July 10th, 2008 at 11:52 am
Sorry Brian but except for Arbor Brewing/Corner Brewery which as I understand it is “different owner” type situation (e.g. loophole). If you were thinking that New Holland’s pub is a brewpub, it isn’t, it is a microbrewery. Detroit Beer Co is a brewpub and the Detroit Dwarf and Detroit Lager are contract brewed at Atwater. Kuhnhenn, Dragonmead, Kings, Shorts, Black Lotus, Founders, and Sherwoods (and more) are all microbreweries, they may have a pub (technically a tasting room) but they are not brewpubs, they cannot sell guest beer or wine or booze (unless they make it themselves).
July 10th, 2008 at 3:44 pm
what is the difference between a microbrewery and a brewpub?
also does anyone know if you need a beer/wine license to sell your own brew?
Thanks for any input.
July 11th, 2008 at 4:23 pm
A microbrewery can sell it’s beer outside of it’s doors via a distributor, it can sell it’s beers in a “tasting room” (which can be spartan or it can have food), it cannot sell booze or wine (unless they make it themselves and thus have a distillers and/or winemakers license in addition to their brewers license), and they cannot have guest beers.
A brewpub can only sell it’s beer’s within it’s doors.
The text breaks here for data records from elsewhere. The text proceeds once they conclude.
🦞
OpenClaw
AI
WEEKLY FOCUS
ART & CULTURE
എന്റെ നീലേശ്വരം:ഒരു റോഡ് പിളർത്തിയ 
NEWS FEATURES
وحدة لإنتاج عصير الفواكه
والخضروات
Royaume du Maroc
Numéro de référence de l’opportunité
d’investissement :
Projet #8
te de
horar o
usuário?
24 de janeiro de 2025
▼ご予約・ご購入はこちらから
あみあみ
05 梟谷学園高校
It can have guest beers, wine, and booze. It must operate a full service kitchen with 25% of it gross sales from non-alcoholic means.
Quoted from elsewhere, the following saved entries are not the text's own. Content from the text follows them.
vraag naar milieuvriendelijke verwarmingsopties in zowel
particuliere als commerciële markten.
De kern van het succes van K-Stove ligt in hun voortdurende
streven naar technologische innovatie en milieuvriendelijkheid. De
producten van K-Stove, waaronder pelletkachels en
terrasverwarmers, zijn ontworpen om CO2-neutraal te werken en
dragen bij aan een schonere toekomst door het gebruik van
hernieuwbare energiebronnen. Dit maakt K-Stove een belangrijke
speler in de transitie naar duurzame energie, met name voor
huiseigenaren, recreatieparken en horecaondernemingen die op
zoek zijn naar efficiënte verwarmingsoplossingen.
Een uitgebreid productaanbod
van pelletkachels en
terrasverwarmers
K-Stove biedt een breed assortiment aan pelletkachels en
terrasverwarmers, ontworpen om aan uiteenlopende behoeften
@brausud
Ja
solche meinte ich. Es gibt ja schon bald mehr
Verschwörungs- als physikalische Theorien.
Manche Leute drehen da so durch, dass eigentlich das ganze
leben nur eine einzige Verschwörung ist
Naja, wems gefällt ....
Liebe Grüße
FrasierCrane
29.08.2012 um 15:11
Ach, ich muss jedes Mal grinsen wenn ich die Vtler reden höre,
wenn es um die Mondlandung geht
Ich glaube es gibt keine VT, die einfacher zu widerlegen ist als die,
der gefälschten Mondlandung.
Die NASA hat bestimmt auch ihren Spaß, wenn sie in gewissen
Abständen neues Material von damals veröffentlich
Yes, you need a beer license to sell your own brew.
FOr more info go to http://www.michigan.gov/documents/cis/Brewer-_Micro_Brewer_211769_7.pdf
July 29th, 2008 at 10:35 pm
Hey Todd,
Thanks for all of the great information. I am looking into opening a brew pub and am very interested in the limitations. I will research further to get a better understanding from a legal sense. Looks like I have a lot to learn in this new possible career.